# Assignment
Arrange each line of the data below as a row in a Markdown table with two columns, Row and Line, numbering the rows and leaving out blank lines and the pictures.

# Dataset content
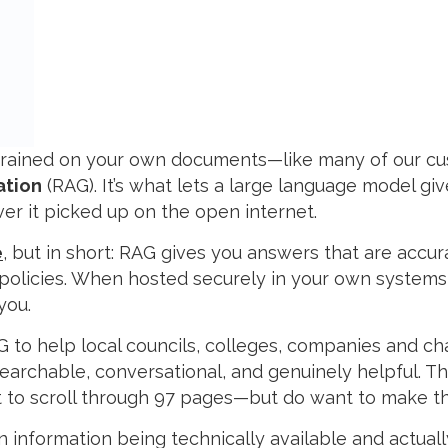
T trained on your own documents—like many of our 
ation
(RAG). It’s what lets a large language model g
er it picked up on the open internet.
e
, but in short: RAG gives you answers that are accur
 policies. When hosted securely in your own systems,
you.
G to help local councils, colleges, companies and ch
earchable, conversational, and genuinely helpful. Th
 to scroll through 97 pages—but do want to make the
 information being technically available and actuall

# Solution below
| Row | Line |
|---|---|
| 1 | T trained on your own documents—like many of our  |
| 2 | ation |
| 3 | (RAG). It’s what lets a large language model g |
| 4 | er it picked up on the open internet. |
| 5 | e |
| 6 | , but in short: RAG gives you answers that are accur |
| 7 |  policies. When hosted securely in your own systems, |
| 8 | you. |
| 9 | G to help local councils, colleges, companies and ch |
| 10 | earchable, conversational, and genuinely helpful. Th |
| 11 |  to scroll through 97 pages—but do want to make the |
| 12 |  information being technically available and actuall |